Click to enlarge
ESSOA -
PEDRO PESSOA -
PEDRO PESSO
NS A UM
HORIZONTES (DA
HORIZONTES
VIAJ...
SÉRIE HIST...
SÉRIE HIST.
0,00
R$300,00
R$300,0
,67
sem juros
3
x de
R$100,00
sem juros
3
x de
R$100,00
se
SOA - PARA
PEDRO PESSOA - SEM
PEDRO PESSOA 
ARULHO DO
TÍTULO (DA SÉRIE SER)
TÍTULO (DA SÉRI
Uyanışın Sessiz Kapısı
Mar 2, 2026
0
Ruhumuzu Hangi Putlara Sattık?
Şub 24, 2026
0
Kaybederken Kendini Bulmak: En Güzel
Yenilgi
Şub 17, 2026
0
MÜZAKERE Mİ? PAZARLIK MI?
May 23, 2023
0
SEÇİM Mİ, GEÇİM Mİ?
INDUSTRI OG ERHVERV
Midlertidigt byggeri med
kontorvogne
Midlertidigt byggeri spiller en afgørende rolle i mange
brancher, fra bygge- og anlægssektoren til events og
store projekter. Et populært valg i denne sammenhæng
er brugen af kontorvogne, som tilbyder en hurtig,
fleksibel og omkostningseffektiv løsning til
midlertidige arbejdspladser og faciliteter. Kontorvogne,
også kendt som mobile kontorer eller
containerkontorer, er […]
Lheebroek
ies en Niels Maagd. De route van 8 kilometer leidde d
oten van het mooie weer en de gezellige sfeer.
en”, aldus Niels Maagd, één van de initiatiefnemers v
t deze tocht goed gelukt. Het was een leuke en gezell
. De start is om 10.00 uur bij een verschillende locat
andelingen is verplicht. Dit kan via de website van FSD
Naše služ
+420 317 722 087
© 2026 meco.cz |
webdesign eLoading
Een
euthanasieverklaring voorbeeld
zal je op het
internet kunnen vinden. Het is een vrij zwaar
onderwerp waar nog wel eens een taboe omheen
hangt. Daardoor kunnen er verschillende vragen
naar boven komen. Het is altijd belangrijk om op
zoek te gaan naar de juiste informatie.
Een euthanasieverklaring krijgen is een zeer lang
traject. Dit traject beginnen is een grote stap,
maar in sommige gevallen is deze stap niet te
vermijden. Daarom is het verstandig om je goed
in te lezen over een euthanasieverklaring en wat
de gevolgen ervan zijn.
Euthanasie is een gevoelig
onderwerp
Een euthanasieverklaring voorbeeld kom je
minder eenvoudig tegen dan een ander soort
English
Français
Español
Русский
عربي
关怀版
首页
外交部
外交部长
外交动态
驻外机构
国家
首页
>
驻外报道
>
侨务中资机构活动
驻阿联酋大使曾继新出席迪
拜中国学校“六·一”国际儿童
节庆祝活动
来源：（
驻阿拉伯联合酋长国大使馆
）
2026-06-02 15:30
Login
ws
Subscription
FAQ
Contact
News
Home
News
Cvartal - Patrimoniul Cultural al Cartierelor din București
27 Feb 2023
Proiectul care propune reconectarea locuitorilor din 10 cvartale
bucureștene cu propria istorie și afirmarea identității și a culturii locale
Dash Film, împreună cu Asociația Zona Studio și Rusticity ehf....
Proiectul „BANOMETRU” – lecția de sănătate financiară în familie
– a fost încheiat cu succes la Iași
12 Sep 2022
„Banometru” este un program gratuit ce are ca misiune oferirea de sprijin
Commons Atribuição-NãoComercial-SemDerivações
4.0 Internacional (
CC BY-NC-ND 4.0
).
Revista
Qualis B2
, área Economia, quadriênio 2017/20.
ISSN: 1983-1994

▶ [AIM OF THE EXERCISE]:
Your task is to list each line of the records with the word "goed".

▶ [RESULT OF THIS EXERCISE]:
t deze tocht goed gelukt. Het was een leuke en gezell
vermijden. Daarom is het verstandig om je goed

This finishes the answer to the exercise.